This package provides a model hub for running inference on Neuronx Distributed (NxD).
This package includes examples that you can reference when you implement code that uses NxD Inference.
generation_demo.py
- A basic generation example for Llama.
This package includes an inference demo console script that you can use to run inference. This script includes benchmarking and accuracy checking features that are useful for developers to verify that their models and modules work correctly.
After you install this package, you can run the inference demo with inference-demo
. See examples below for how to run the inference demo.
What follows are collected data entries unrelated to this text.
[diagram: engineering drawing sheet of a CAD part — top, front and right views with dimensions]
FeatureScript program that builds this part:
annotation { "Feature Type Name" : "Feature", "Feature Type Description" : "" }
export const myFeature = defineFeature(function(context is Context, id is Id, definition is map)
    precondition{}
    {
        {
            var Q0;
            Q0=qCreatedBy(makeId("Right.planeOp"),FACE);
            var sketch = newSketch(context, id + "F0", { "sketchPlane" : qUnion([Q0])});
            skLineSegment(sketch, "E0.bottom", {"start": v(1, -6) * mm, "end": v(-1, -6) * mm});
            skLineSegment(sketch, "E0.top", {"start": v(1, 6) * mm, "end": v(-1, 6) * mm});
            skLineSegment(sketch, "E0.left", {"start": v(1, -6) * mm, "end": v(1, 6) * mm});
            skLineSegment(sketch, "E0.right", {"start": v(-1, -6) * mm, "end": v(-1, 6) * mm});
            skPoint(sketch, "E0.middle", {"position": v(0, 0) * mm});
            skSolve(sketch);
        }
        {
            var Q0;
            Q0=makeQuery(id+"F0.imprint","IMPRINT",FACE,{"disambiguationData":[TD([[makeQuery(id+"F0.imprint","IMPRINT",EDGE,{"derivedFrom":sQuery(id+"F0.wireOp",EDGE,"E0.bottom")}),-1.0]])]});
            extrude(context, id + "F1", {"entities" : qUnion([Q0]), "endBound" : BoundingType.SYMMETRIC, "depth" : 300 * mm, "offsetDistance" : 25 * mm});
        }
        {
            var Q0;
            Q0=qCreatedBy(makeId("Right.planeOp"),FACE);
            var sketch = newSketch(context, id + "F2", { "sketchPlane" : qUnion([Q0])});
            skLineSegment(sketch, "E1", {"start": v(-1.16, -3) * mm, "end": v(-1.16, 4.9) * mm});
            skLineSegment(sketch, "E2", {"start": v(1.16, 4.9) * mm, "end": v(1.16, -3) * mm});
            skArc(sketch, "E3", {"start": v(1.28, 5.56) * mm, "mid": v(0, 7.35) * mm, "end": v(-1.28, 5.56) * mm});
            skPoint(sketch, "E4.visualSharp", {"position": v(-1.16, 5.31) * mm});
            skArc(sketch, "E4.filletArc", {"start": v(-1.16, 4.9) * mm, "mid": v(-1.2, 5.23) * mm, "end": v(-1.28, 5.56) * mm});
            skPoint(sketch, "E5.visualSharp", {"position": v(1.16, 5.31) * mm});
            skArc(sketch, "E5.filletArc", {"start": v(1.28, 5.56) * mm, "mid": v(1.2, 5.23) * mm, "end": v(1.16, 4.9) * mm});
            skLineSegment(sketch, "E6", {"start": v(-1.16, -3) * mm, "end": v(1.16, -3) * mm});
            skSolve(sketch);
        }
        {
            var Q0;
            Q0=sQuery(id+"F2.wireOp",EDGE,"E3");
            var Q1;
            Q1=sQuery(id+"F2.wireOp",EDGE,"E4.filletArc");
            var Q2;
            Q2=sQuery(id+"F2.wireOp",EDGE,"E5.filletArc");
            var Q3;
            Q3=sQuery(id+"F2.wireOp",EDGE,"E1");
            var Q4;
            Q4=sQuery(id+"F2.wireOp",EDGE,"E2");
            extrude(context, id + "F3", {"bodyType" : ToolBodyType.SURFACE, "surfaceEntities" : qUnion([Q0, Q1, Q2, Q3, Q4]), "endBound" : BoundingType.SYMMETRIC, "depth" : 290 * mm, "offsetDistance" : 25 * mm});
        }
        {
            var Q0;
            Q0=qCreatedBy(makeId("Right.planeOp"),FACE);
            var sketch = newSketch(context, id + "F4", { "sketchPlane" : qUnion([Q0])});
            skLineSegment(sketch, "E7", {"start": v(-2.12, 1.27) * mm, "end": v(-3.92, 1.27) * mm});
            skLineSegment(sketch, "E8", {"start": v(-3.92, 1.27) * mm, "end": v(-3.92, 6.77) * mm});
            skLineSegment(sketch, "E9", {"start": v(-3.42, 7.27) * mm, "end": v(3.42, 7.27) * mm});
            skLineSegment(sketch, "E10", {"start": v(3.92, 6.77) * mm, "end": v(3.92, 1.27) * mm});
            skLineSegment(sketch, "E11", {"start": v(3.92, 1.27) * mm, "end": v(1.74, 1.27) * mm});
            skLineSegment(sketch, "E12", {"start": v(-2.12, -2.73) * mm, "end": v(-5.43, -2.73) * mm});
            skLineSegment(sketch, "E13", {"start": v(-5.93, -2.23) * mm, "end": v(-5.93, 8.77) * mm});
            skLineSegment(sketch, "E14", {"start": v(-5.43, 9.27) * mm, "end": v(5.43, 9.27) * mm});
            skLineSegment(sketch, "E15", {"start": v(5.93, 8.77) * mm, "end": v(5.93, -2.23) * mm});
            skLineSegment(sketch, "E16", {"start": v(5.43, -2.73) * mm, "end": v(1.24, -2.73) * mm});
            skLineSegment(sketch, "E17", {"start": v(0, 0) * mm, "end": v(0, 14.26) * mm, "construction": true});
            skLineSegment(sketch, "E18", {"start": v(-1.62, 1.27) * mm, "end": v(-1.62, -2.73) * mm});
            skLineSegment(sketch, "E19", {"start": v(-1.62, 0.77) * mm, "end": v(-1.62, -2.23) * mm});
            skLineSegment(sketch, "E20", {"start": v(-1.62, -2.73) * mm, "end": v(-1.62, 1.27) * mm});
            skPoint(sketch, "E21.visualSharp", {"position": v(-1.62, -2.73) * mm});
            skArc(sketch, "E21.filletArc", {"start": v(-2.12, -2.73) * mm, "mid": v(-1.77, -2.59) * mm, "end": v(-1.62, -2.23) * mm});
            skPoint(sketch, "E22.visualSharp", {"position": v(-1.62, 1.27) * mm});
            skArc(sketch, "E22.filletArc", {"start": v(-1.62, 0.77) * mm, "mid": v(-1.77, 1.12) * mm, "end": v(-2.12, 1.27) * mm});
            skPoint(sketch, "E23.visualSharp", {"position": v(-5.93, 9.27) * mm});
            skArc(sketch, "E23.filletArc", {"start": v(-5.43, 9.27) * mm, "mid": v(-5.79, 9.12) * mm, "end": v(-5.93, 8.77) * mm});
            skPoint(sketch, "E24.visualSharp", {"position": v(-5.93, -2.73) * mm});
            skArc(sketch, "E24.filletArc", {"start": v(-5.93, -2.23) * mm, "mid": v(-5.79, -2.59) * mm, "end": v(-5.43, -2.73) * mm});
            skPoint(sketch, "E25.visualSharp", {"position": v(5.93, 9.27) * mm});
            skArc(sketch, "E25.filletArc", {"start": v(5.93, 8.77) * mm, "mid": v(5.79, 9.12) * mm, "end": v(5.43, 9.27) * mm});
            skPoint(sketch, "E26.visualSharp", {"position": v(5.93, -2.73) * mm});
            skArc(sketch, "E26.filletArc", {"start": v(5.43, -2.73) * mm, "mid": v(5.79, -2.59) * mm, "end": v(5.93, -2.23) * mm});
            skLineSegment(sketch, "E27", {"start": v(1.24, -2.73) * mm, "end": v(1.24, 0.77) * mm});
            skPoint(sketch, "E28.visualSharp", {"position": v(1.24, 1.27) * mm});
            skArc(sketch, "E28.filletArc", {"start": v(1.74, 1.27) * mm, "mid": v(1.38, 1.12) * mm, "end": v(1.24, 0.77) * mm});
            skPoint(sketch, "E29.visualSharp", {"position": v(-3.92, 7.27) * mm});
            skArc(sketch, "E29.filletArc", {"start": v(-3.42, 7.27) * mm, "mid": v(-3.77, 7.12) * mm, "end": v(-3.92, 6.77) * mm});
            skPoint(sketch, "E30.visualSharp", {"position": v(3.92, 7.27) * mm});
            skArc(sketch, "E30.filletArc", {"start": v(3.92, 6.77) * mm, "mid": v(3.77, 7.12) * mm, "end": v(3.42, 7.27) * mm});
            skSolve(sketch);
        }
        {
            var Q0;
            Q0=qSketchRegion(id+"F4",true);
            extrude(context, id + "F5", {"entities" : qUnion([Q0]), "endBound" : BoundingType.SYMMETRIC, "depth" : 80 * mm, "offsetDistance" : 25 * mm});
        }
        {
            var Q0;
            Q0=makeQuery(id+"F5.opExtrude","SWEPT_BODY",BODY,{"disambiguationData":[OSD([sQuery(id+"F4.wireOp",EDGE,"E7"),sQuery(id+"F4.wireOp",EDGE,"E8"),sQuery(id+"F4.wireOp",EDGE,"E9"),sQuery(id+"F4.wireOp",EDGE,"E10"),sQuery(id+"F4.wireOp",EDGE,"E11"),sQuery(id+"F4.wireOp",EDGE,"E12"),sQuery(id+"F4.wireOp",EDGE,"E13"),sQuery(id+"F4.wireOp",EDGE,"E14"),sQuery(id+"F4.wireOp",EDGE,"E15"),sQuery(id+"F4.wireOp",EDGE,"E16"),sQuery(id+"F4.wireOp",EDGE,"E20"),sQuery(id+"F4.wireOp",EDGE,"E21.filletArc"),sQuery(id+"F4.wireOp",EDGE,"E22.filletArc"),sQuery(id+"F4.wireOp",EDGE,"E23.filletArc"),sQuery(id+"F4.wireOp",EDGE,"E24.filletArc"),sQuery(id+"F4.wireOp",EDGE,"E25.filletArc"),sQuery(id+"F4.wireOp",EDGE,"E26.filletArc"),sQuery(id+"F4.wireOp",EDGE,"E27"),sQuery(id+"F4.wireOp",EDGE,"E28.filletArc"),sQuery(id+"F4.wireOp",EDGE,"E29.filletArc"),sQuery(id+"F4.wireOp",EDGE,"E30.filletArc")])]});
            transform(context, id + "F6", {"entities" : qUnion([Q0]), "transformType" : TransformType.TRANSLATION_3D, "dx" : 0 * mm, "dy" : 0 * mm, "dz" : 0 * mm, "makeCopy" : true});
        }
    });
You can also run inference_demo --help
to view all available arguments.
inference_demo \
--model-type llama \
--task-type causal-lm \
run \
--model-path /home/ubuntu/model_hf/Llama-3.1-8B-Instruct/ \
--compiled-model-path /home/ubuntu/traced_model/Llama-3.1-8B-Instruct/ \
--torch-dtype bfloat16 \
--tp-degree 32 \
--batch-size 2 \
--max-context-length 32 \
--seq-len 64 \
--on-device-sampling \
--enable-bucketing \
--top-k 1 \
--do-sample \
--pad-token-id 2 \
--prompt "I believe the meaning of life is" \
--prompt "The color of the sky is" \
--check-accuracy-mode token-matching \
--benchmark
inference_demo \
--model-type dbrx \
--task-type causal-lm \
run \
--model-path /home/ubuntu/model_hf/dbrx-1layer/ \
--compiled-model-path /home/ubuntu/traced_model/dbrx-1layer-demo/ \
--torch-dtype bfloat16 \
--tp-degree 32 \
--batch-size 2 \
--max-context-length 1024 \
--seq-len 1152 \
--enable-bucketing \
--top-k 1 \
--do-sample \
--pad-token-id 0 \
--prompt "I believe the meaning of life is" \
--prompt "The color of the sky is" \
--check-accuracy-mode logit-matching
inference_demo \
--model-type llama \
--task-type causal-lm \
run \
--model-path /home/ubuntu/model_hf/open_llama_7b/ \
--compiled-model-path /home/ubuntu/traced_model/open_llama_7b/ \
--draft-model-path /home/ubuntu/model_hf/open_llama_3b/ \
--compiled-draft-model-path /home/ubuntu/traced_model/open_llama_3b/ \
--torch-dtype bfloat16 \
--tp-degree 32 \
--batch-size 1 \
--max-context-length 32 \
--seq-len 64 \
--enable-bucketing \
--speculation-length 5 \
--no-trace-tokengen-model \
--top-k 1 \
--do-sample \
--pad-token-id 2 \
--prompt "I believe the meaning of life is" \
--check-accuracy-mode token-matching \
--benchmark
inference_demo \
--model-type llama \
--task-type causal-lm \
run \
--model-path /home/ubuntu/model_hf/Llama-2-7b/ \
--compiled-model-path /home/ubuntu/traced_model/Llama-2-7b-demo/ \
--torch-dtype bfloat16 \
--tp-degree 32 \
--batch-size 2 \
--max-context-length 32 \
--seq-len 64 \
--on-device-sampling \
--enable-bucketing \
--quantized \
--quantized-checkpoints-path /home/ubuntu/model_hf/Llama-2-7b/model_quant.pt \
--quantization-type per_channel_symmetric \
--top-k 1 \
--do-sample \
--pad-token-id 2 \
--prompt "I believe the meaning of life is" \
--prompt "The color of the sky is"
inference_demo \
--model-type llama \
--task-type causal-lm \
run \
--model-path /home/ubuntu/model_hf/Llama-2-7b/ \
--compiled-model-path /home/ubuntu/traced_model/Llama-2-7b-demo/ \
--torch-dtype bfloat16 \
--tp-degree 32 \
--batch-size 2 \
--max-context-length 32 \
--seq-len 64 \
--check-accuracy-mode logit-matching \
--divergence-difference-tol 0.005 \
--tol-map "{5: (1e-5, 0.02)}" \
--enable-bucketing \
--top-k 1 \
--do-sample \
--pad-token-id 2 \
--prompt "I believe the meaning of life is" \
--prompt "The color of the sky is"